**Your objective**.
Images are to be left out; everything else in the listing should be repeated exactly.

▼▼▼

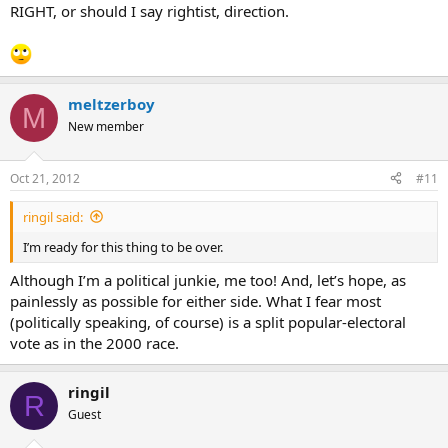
RIGHT, or should I say rightist, direction.
meltzerboy
M
New member
Oct 21, 2012
#11
ringil said:
I’m ready for this thing to be over.
Although I’m a political junkie, me too! And, let’s hope, as
painlessly as possible for either side. What I fear most
(politically speaking, of course) is a split popular-electoral
vote as in the 2000 race.
ringil
R
Guest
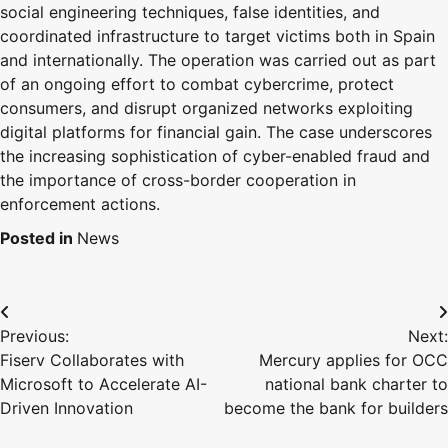
social engineering techniques, false identities, and
coordinated infrastructure to target victims both in Spain
and internationally. The operation was carried out as part
of an ongoing effort to combat cybercrime, protect
consumers, and disrupt organized networks exploiting
digital platforms for financial gain. The case underscores
the increasing sophistication of cyber-enabled fraud and
the importance of cross-border cooperation in
enforcement actions.
Posted in
News
Previous:
Next:
Fiserv Collaborates with
Mercury applies for OCC
Microsoft to Accelerate AI-
national bank charter to
Driven Innovation
become the bank for builders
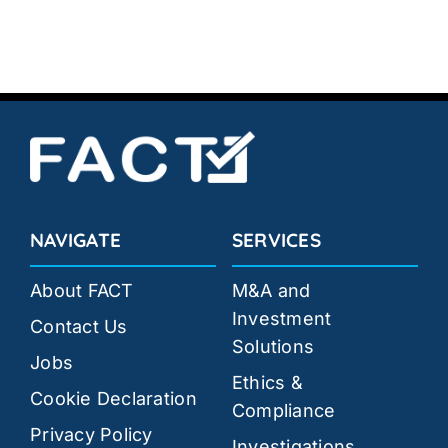
NAVIGATE
SERVICES
About FACT
M&A and
Investment
Contact Us
Solutions
Jobs
Ethics &
Cookie Declaration
Compliance
Privacy Policy
Investigations,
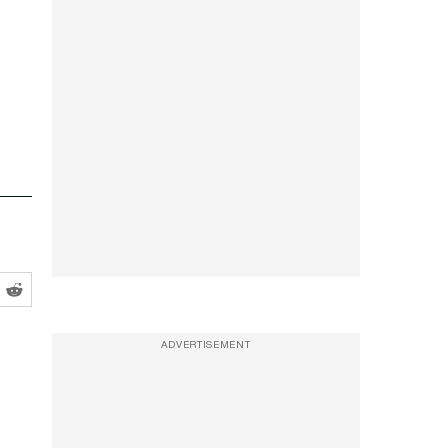
ADVERTISEMENT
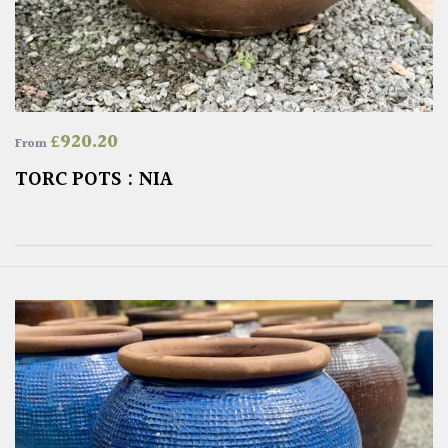
£
920.20
From
TORC POTS : NIA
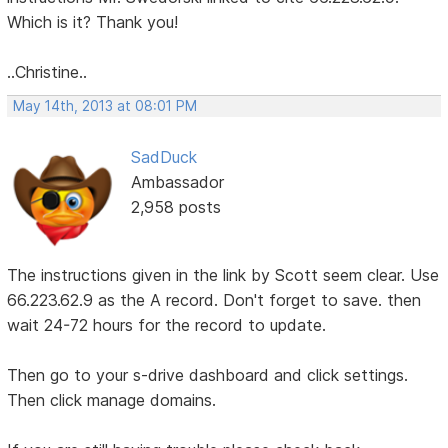
Which is it? Thank you!
..Christine..
May 14th, 2013 at 08:01 PM
SadDuck
Ambassador
2,958 posts
The instructions given in the link by Scott seem clear. Use
66.223.62.9 as the A record. Don't forget to save. then
wait 24-72 hours for the record to update.
Then go to your s-drive dashboard and click settings.
Then click manage domains.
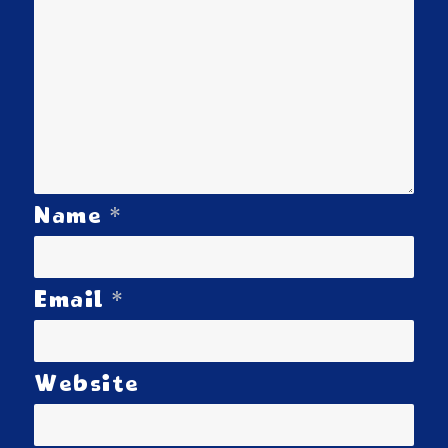
*
Name
*
Email
Website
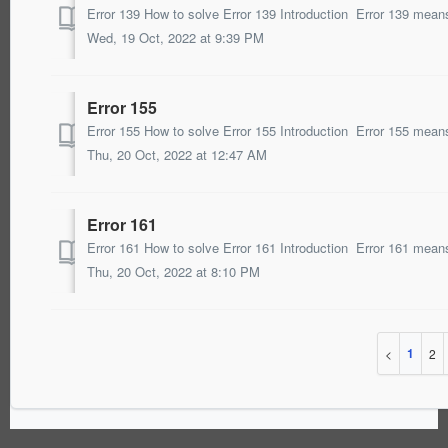
Wed, 19 Oct, 2022 at 9:39 PM
Error 155
Thu, 20 Oct, 2022 at 12:47 AM
Error 161
Thu, 20 Oct, 2022 at 8:10 PM
1
2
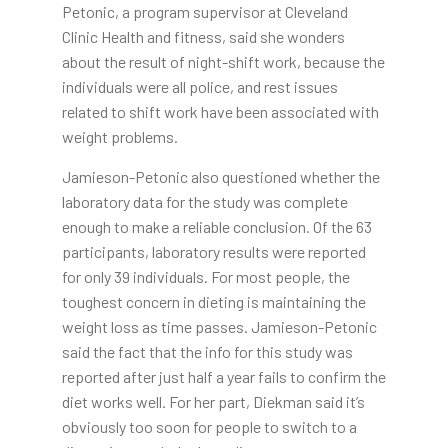
Petonic, a program supervisor at Cleveland
Clinic Health and fitness, said she wonders
about the result of night-shift work, because the
individuals were all police, and rest issues
related to shift work have been associated with
weight problems.
Jamieson-Petonic also questioned whether the
laboratory data for the study was complete
enough to make a reliable conclusion. Of the 63
participants, laboratory results were reported
for only 39 individuals. For most people, the
toughest concern in dieting is maintaining the
weight loss as time passes. Jamieson-Petonic
said the fact that the info for this study was
reported after just half a year fails to confirm the
diet works well. For her part, Diekman said it’s
obviously too soon for people to switch to a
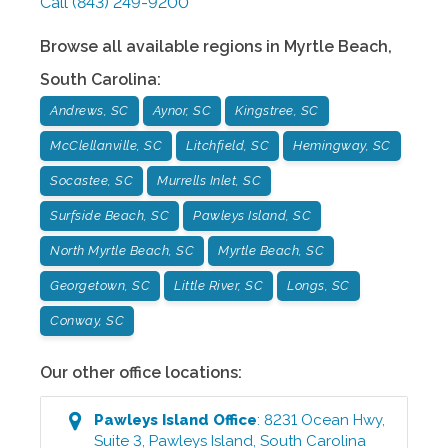
Call
(843) 249-9200
Browse all available regions in
Myrtle Beach
,
South Carolina
:
Andrews, SC
Aynor, SC
Kingstree, SC
McClellanville, SC
Litchfield, SC
Hemingway, SC
Socastee, SC
Murrells Inlet, SC
Surfside Beach, SC
Pawleys Island, SC
North Myrtle Beach, SC
Myrtle Beach, SC
Georgetown, SC
Little River, SC
Longs, SC
Conway, SC
Our other office locations:
Pawleys Island
Office
:
8231 Ocean Hwy,
Suite 3
,
Pawleys Island
,
South Carolina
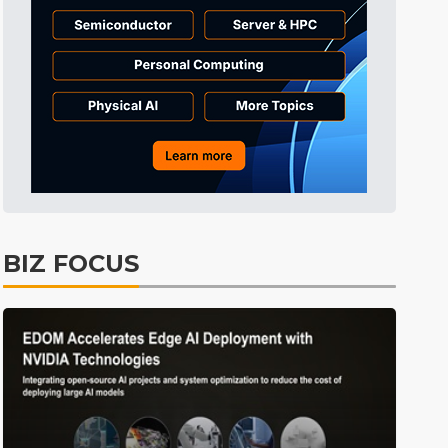
Tomorrow's Headlines
8h 45min ago
Tomorrow's Headlines
8h 45min ago
Tomorrow's Headlines
8h 44min ago
BIZ FOCUS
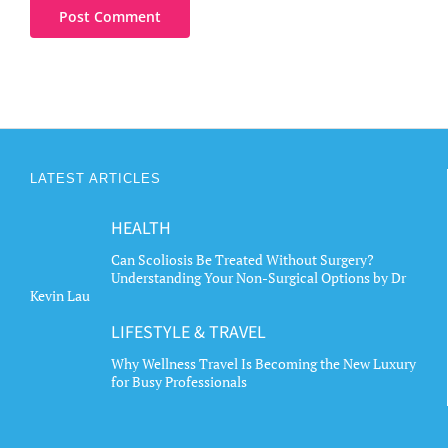
LATEST ARTICLES
HEALTH
Can Scoliosis Be Treated Without Surgery?
Understanding Your Non-Surgical Options by Dr
Kevin Lau
LIFESTYLE & TRAVEL
Why Wellness Travel Is Becoming the New Luxury
for Busy Professionals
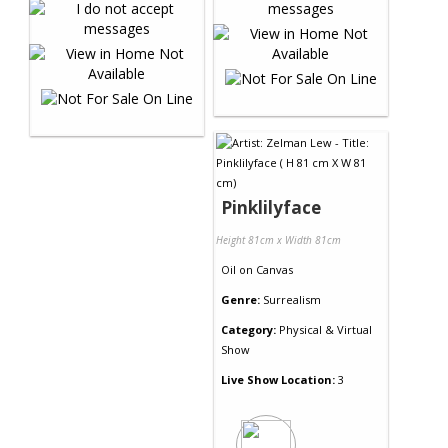
Pinklilyface
Height 81cm x Width 81cm
Oil
on
Canvas
Genre:
Surrealism
Category:
Physical & Virtual
Show
Live Show Location:
3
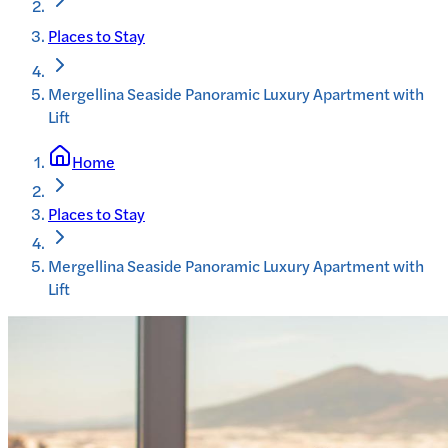
Places to Stay
Mergellina Seaside Panoramic Luxury Apartment with
Lift
Home
Places to Stay
Mergellina Seaside Panoramic Luxury Apartment with
Lift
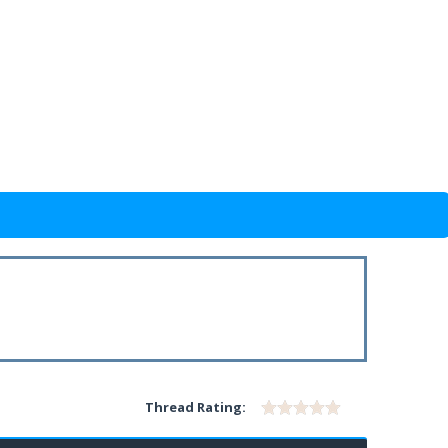
Thread Rating:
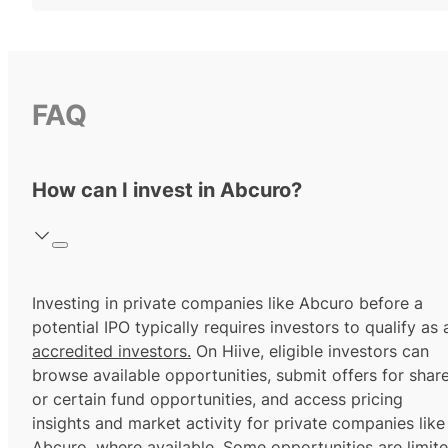
FAQ
How can I invest in Abcuro?
Investing in private companies like Abcuro before a
potential IPO typically requires investors to qualify as 
accredited investors.
On Hiive, eligible investors can
browse available opportunities, submit offers for shar
or certain fund opportunities, and access pricing
insights and market activity for private companies like
Abcuro, where available. Some opportunities are limit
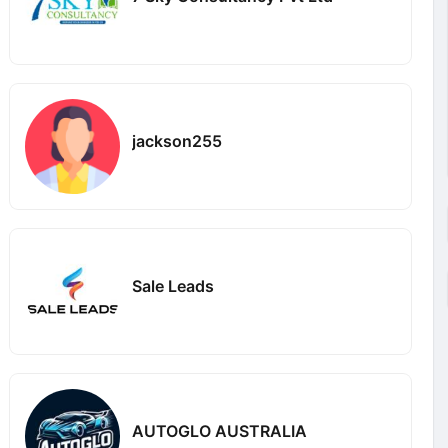
jackson255
Sale Leads
AUTOGLO AUSTRALIA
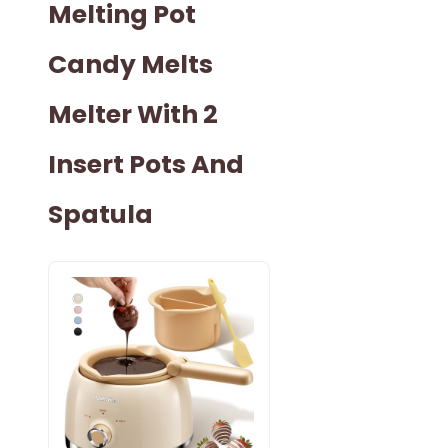
Melting Pot
Candy Melts
Melter With 2
Insert Pots And
Spatula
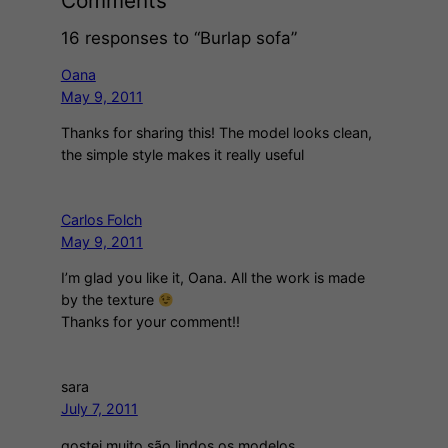
Comments
16 responses to “Burlap sofa”
Oana
May 9, 2011
Thanks for sharing this! The model looks clean,
the simple style makes it really useful
Carlos Folch
May 9, 2011
I’m glad you like it, Oana. All the work is made
by the texture
Thanks for your comment!!
sara
July 7, 2011
gostei muito são lindos os modelos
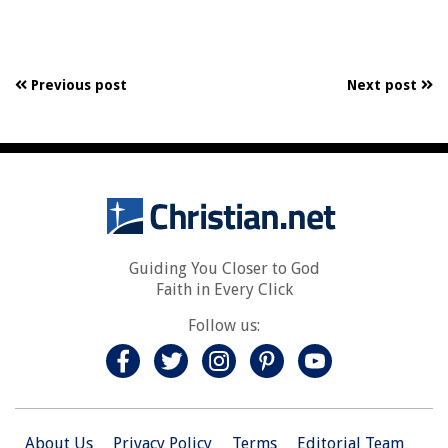
Previous post
Next post
Guiding You Closer to God
Faith in Every Click
Follow us:
About Us
Privacy Policy
Terms
Editorial Team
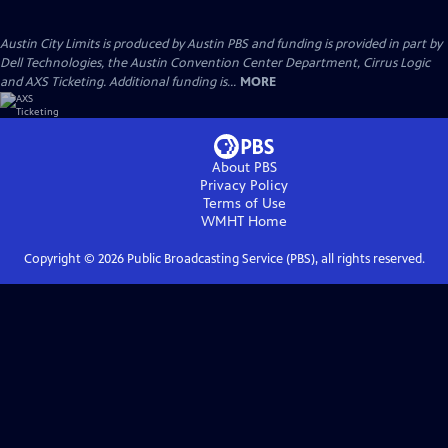
Austin City Limits is produced by Austin PBS and funding is provided in part by
Dell Technologies, the Austin Convention Center Department, Cirrus Logic
and AXS Ticketing. Additional funding is...
MORE
About PBS
Privacy Policy
Terms of Use
WMHT
Home
Copyright ©
2026
Public Broadcasting Service (PBS), all rights reserved.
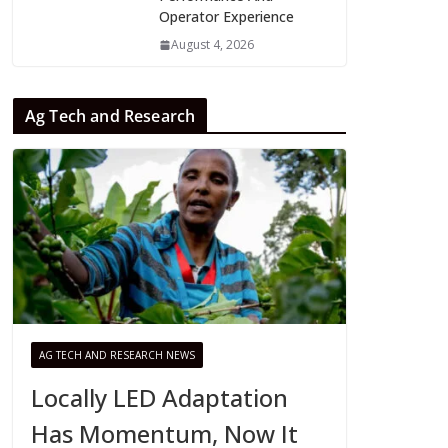
Operator Experience
August 4, 2026
Ag Tech and Research
AG TECH AND RESEARCH NEWS
Locally LED Adaptation
Has Momentum, Now It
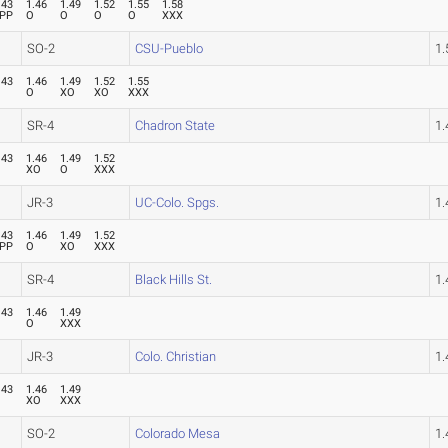
.43
1.46
1.49
1.52
1.55
1.58
PP
O
O
O
O
XXX
SO-2
CSU-Pueblo
1
.43
1.46
1.49
1.52
1.55
O
O
XO
XO
XXX
SR-4
Chadron State
1
.43
1.46
1.49
1.52
O
XO
O
XXX
JR-3
UC-Colo. Spgs.
1
.43
1.46
1.49
1.52
PP
O
XO
XXX
SR-4
Black Hills St.
1
.43
1.46
1.49
O
O
XXX
JR-3
Colo. Christian
1
.43
1.46
1.49
O
XO
XXX
SO-2
Colorado Mesa
1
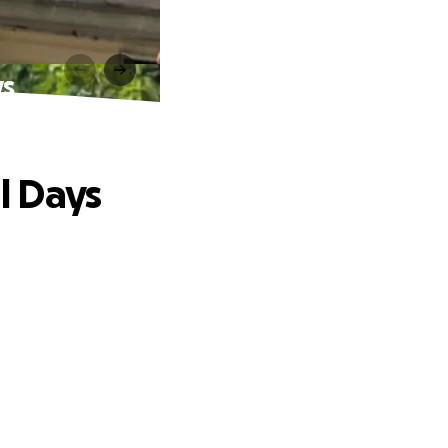
ys
al Days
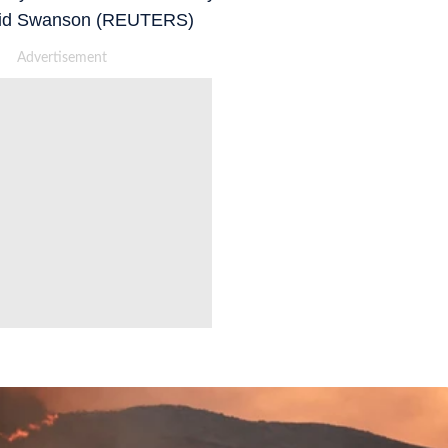
avid Swanson (REUTERS)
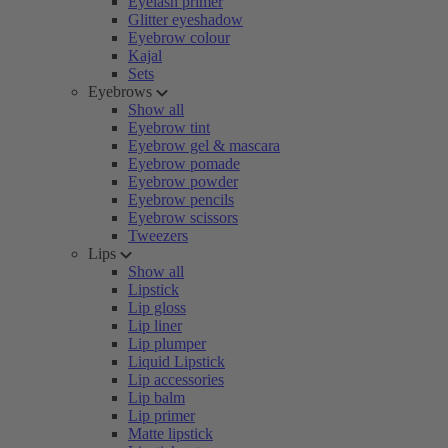
Eyelash primer
Glitter eyeshadow
Eyebrow colour
Kajal
Sets
Eyebrows
Show all
Eyebrow tint
Eyebrow gel & mascara
Eyebrow pomade
Eyebrow powder
Eyebrow pencils
Eyebrow scissors
Tweezers
Lips
Show all
Lipstick
Lip gloss
Lip liner
Lip plumper
Liquid Lipstick
Lip accessories
Lip balm
Lip primer
Matte lipstick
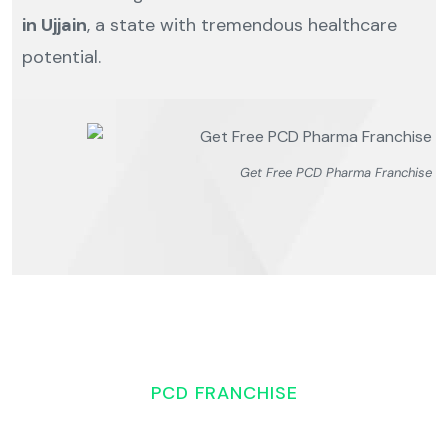
in Ujjain
, a state with tremendous healthcare
potential.
Get Free PCD Pharma Franchise
PCD FRANCHISE
Overview of the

▲▲▲

**Task output**.
RIGHT, or should I say rightist, direction.
meltzerboy
M
New member
Oct 21, 2012
#11
ringil said:
I’m ready for this thing to be over.
Although I’m a political junkie, me too! And, let’s hope, as
painlessly as possible for either side. What I fear most
(politically speaking, of course) is a split popular-electoral
vote as in the 2000 race.
ringil
R
Guest
social engineering techniques, false identities, and
coordinated infrastructure to target victims both in Spain
and internationally. The operation was carried out as part
of an ongoing effort to combat cybercrime, protect
consumers, and disrupt organized networks exploiting
digital platforms for financial gain. The case underscores
the increasing sophistication of cyber-enabled fraud and
the importance of cross-border cooperation in
enforcement actions.
Posted in
News
Previous:
Next:
Fiserv Collaborates with
Mercury applies for OCC
Microsoft to Accelerate AI-
national bank charter to
Driven Innovation
become the bank for builders
NAVIGATE
SERVICES
About FACT
M&A and
Investment
Contact Us
Solutions
Jobs
Ethics &
Cookie Declaration
Compliance
Privacy Policy
Investigations,
ADVERTISEMENT
£
920.20
From
TORC POTS : NIA
Which is it? Thank you!
..Christine..
May 14th, 2013 at 08:01 PM
SadDuck
Ambassador
2,958 posts
The instructions given in the link by Scott seem clear. Use
66.223.62.9 as the A record. Don't forget to save. then
wait 24-72 hours for the record to update.
Then go to your s-drive dashboard and click settings.
Then click manage domains.
*
Name
*
Email
Website
Wed, 19 Oct, 2022 at 9:39 PM
Error 155
Thu, 20 Oct, 2022 at 12:47 AM
Error 161
Thu, 20 Oct, 2022 at 8:10 PM
1
2
Petonic, a program supervisor at Cleveland
Clinic Health and fitness, said she wonders
about the result of night-shift work, because the
individuals were all police, and rest issues
related to shift work have been associated with
weight problems.
Jamieson-Petonic also questioned whether the
laboratory data for the study was complete
enough to make a reliable conclusion. Of the 63
participants, laboratory results were reported
for only 39 individuals. For most people, the
toughest concern in dieting is maintaining the
weight loss as time passes. Jamieson-Petonic
said the fact that the info for this study was
reported after just half a year fails to confirm the
diet works well. For her part, Diekman said it’s
obviously too soon for people to switch to a
Call
(843) 249-9200
Browse all available regions in
Myrtle Beach
,
South Carolina
:
Andrews, SC
Aynor, SC
Kingstree, SC
McClellanville, SC
Litchfield, SC
Hemingway, SC
Socastee, SC
Murrells Inlet, SC
Surfside Beach, SC
Pawleys Island, SC
North Myrtle Beach, SC
Myrtle Beach, SC
Georgetown, SC
Little River, SC
Longs, SC
Conway, SC
Our other office locations:
Pawleys Island
Office
:
8231 Ocean Hwy,
Suite 3
,
Pawleys Island
,
South Carolina
Tomorrow's Headlines
8h 45min ago
Tomorrow's Headlines
8h 45min ago
Tomorrow's Headlines
8h 44min ago
BIZ FOCUS
LATEST ARTICLES
HEALTH
Can Scoliosis Be Treated Without Surgery?
Understanding Your Non-Surgical Options by Dr
Kevin Lau
LIFESTYLE & TRAVEL
Why Wellness Travel Is Becoming the New Luxury
for Busy Professionals
Pinklilyface
Height 81cm x Width 81cm
Oil
on
Canvas
Genre:
Surrealism
Category:
Physical & Virtual
Show
Live Show Location:
3
Places to Stay
Mergellina Seaside Panoramic Luxury Apartment with
Lift
Home
Places to Stay
Mergellina Seaside Panoramic Luxury Apartment with
Lift
Thread Rating:
FAQ
How can I invest in Abcuro?
Investing in private companies like Abcuro before a
potential IPO typically requires investors to qualify as 
accredited investors.
On Hiive, eligible investors can
browse available opportunities, submit offers for shar
or certain fund opportunities, and access pricing
insights and market activity for private companies like
Abcuro, where available. Some opportunities are limit
jackson255
Sale Leads
AUTOGLO AUSTRALIA
Melting Pot
Candy Melts
Melter With 2
Insert Pots And
Spatula
Comments
16 responses to “Burlap sofa”
Oana
May 9, 2011
Thanks for sharing this! The model looks clean,
the simple style makes it really useful
Carlos Folch
May 9, 2011
I’m glad you like it, Oana. All the work is made
by the texture
Thanks for your comment!!
sara
July 7, 2011
gostei muito são lindos os modelos
Previous post
Next post
Guiding You Closer to God
Faith in Every Click
Follow us:
About Us
Privacy Policy
Terms
Editorial Team
Austin City Limits is produced by Austin PBS and funding is provided in part by
Dell Technologies, the Austin Convention Center Department, Cirrus Logic
and AXS Ticketing. Additional funding is...
MORE
About PBS
Privacy Policy
Terms of Use
WMHT
Home
Copyright ©
2026
Public Broadcasting Service (PBS), all rights reserved.
Operator Experience
August 4, 2026
Ag Tech and Research
AG TECH AND RESEARCH NEWS
Locally LED Adaptation
Has Momentum, Now It
.43
1.46
1.49
1.52
1.55
1.58
PP
O
O
O
O
XXX
SO-2
CSU-Pueblo
1
.43
1.46
1.49
1.52
1.55
O
O
XO
XO
XXX
SR-4
Chadron State
1
.43
1.46
1.49
1.52
O
XO
O
XXX
JR-3
UC-Colo. Spgs.
1
.43
1.46
1.49
1.52
PP
O
XO
XXX
SR-4
Black Hills St.
1
.43
1.46
1.49
O
O
XXX
JR-3
Colo. Christian
1
.43
1.46
1.49
O
XO
XXX
SO-2
Colorado Mesa
1
ys
al Days
avid Swanson (REUTERS)
Eyelash primer
Glitter eyeshadow
Eyebrow colour
Kajal
Sets
Eyebrows
Show all
Eyebrow tint
Eyebrow gel & mascara
Eyebrow pomade
Eyebrow powder
Eyebrow pencils
Eyebrow scissors
Tweezers
Lips
Show all
Lipstick
Lip gloss
Lip liner
Lip plumper
Liquid Lipstick
Lip accessories
Lip balm
Lip primer
Matte lipstick
in Ujjain
, a state with tremendous healthcare
potential.
Get Free PCD Pharma Franchise
PCD FRANCHISE
Overview of the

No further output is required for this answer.